Stammkunden-Retargeting
Bestandskunden sind in der Regel zu erneuten Käufen geneigt, insbesondere wenn man ihnen via Retargeting eine besondere Promotion-Loyalitätsaktion schmackhaft macht.


Social Media Retargeting
Social Networks (wie Facebook und Instagram) bieten eine enorme Bandbreite in Sachen Gestaltung der Werbemittel. Dies in Kombination mit Remarketing-Maßnahmen zu bringen, kann sehr positive Effekte haben. Der Trend geht hin zu personalisierten und dynamischen Ads.


Google Ads Remarketing
Auch im „Google Universum“ gibt es Remarketing-Möglichkeiten: Neben Bannern im Google Display-Netzwerk können Ihre Website-Besucher zudem auf YouTube, Gmail und in bestimmten Apps erneut angesprochen werden. Eine Sonderform sind die sogenannten „RSLA-Ads“ – das sind Suchanzeigen, die nur bisherigen Website-Besuchern gezeigt werden.


Retargeting-Funnel
Auch beim Remarketing möchte man die User sprichwörtlich durch einen „Trichter“ schicken. Klassischerweise könnte dieser für das Retargeting folgendermaßen konzipiert sein:


  • Phase 1: Cold Traffic auf Facebook (= User, die nur via Interessensgebieten und demographischen Merkmalen ausgewählt werden, sollen auf das Produkt aufmerksam werden)
  • Phase 2: Interesse wecken oder vertiefen
  • Phase 3: Kaufreiz setzen und zu kaufrelevanten Handlungen bewegen
  • Phase 4 (optional): Nach dem Verkauf noch zusätzlich Zubehör und ähnliche Produkte bewerben

Retargeting: Zusätzliche Praxistipps für KMUs

Ist Remarketing auch etwas für KMU-Betriebe? Auf jeden Fall! Eine solche Kampagne sollte zwar besonders gut durchdacht sein und die technischen Basics (Pixel-Einbau, Conversion Tracking etc.) müssen unbedingt gegeben sein. Wer dann aber noch die Extra-Meile geht und alle Aspekte beachtet, wird bald Erfolge feiern:


  • Auch beim Retargeting essenziell: Clevere Auswahl der Zielgruppe/Audience.
  • Auf Conversions (=kaufrelevante Handlungen) optimieren, nicht auf Klicks oder Reichweite (wenngleich Retargeting auch für Branding-Maßnahmen gut einsetzbar ist).
  • Reaktanz vermeiden: Speziell Retargeting-Werbung kann rasch nerven. Stellen Sie daher sinnvolle Beschränkungen hinsichtlich der Zeitdauer und der Häufigkeit – im Fachjargon als Frequency Capping bezeichnet – ein.
  • Werbemittel und Landing Page(s) müssen ebenfalls passen, sonst hilft die beste Retargeting-Strategie nicht viel.
  • Timing ist in vielerlei Hinsicht ein großer Faktor.
  • Nahezu immer empfehlenswert: auffällig platzierte Möglichkeiten, auf Ihrer Website zu klicken (= Call-to-Action), konkrete Angebote sowie prägnante und klare Werbetexte.
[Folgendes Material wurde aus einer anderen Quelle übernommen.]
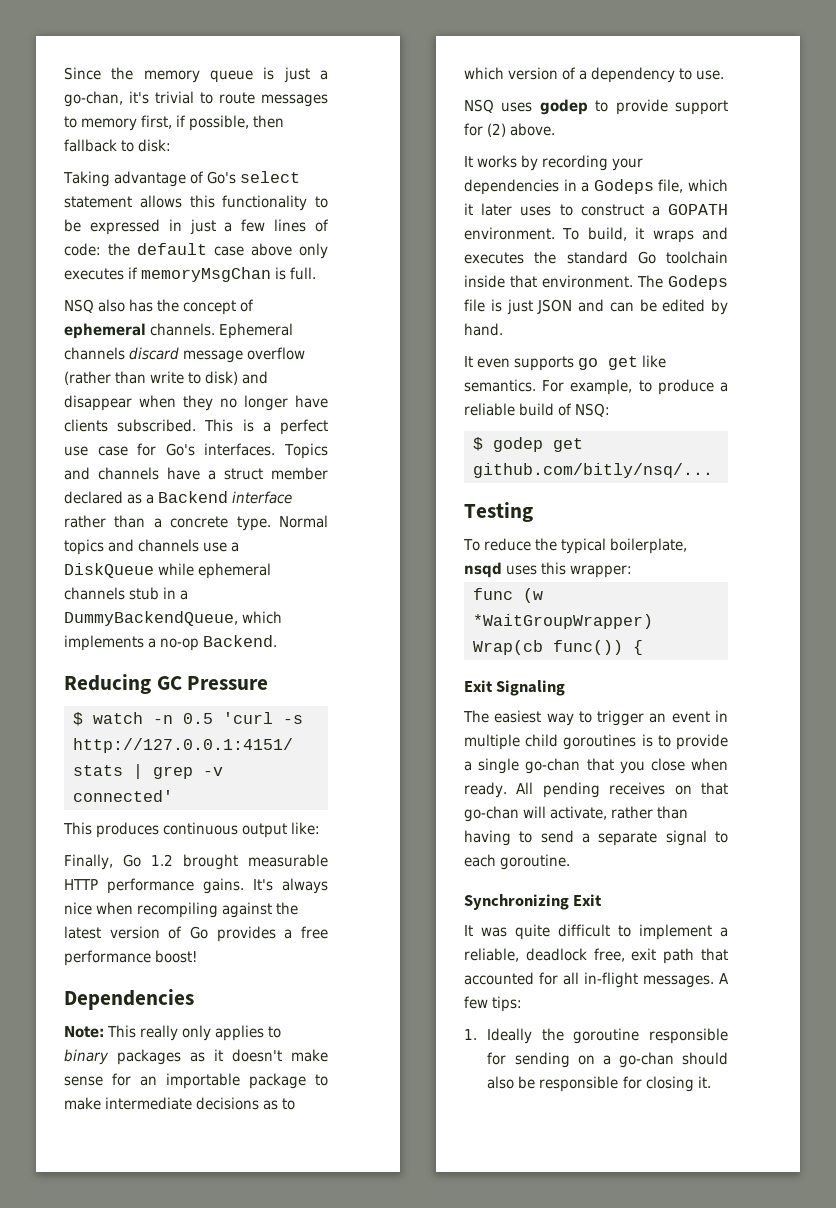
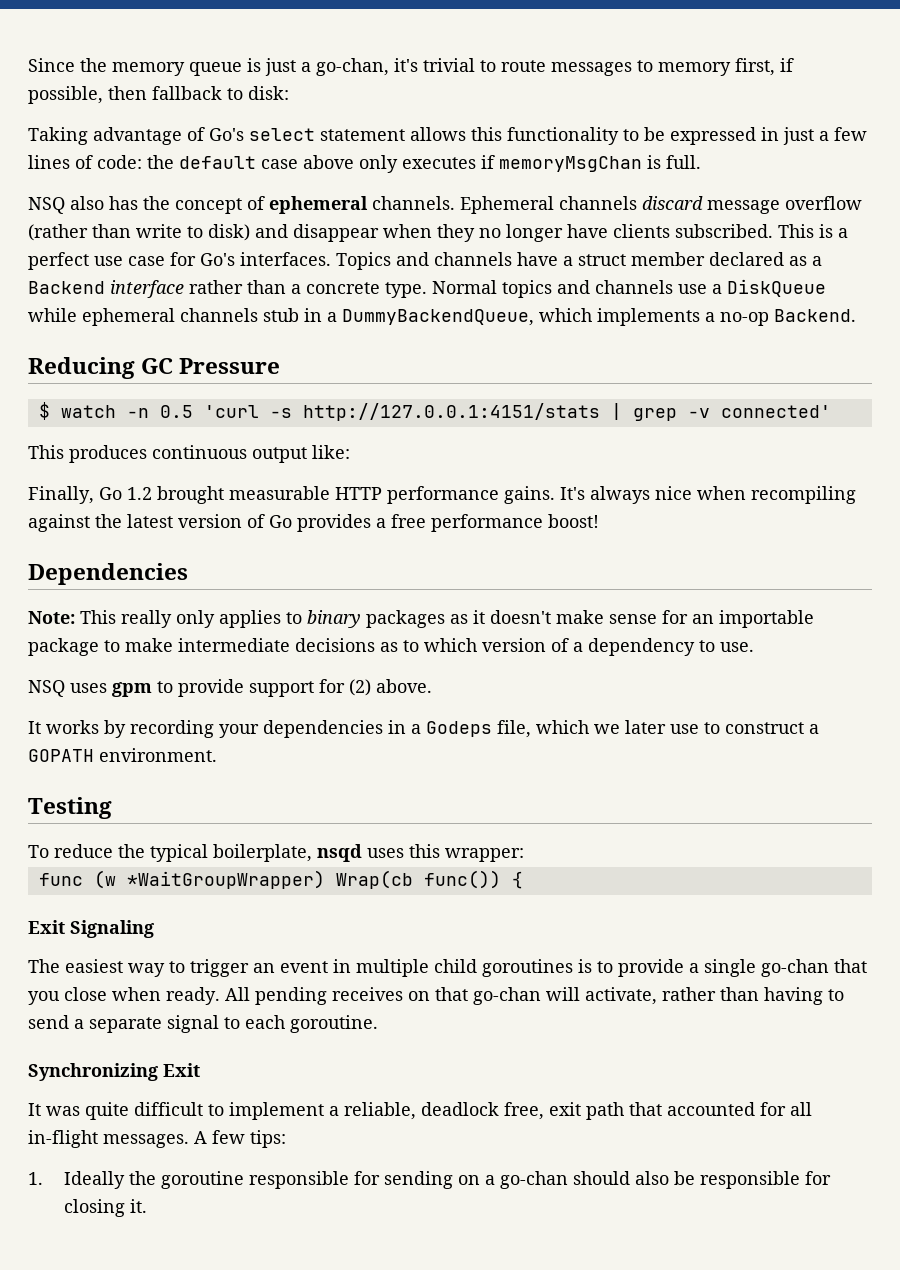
[539,99,588,115] godep -> [112,682,152,697] gpm
[464,203,552,216] it later uses -> [594,720,699,734] we later use
[562,227,728,243] [464,251,728,264] [464,275,728,290] [464,299,728,315] [464,323,503,336] [464,355,667,371] [464,379,728,395] [464,403,611,417] [473,437,583,452] [473,463,713,478] To build, it wraps and executes the standard Go toolchain inside that environment. The Godeps file is just JSON and can be edited by hand. // It even supports go get like semantics. For example, to produce a reliable build of NSQ: // $ godep get github.com/bitly/nsq/... -> (217, 755) none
Die Vorteile von Retargeting in der Online-Werbung

Die Vorteile auf einen Blick:


  • Mehr kaufrelevante Handlungen und weniger Streuverluste durch zielgerichtete Werbung
  • Neue Website-Besucher und Warenkorb-Abbrecher können nachträglich noch zu Kunden gemacht werden
  • Eignet sich zusätzlich auch zur Steigerung des Bekanntheitsgrades Ihrer Marke (= Branding)

Alles in allem ist Remarketing eine sinnvolle Ergänzung (und nie alleiniger Erfolgsbaustein!) Ihrer Online-Marketing-Aktivitäten. Diese Art der Werbung generiert nicht Neukunden im großen Stil, aber sorgt für mehr kaufrelevante Handlungen. In Ihren Marketing-Überlegungen sollte Remarketing daher zumindest eine Rolle spielen.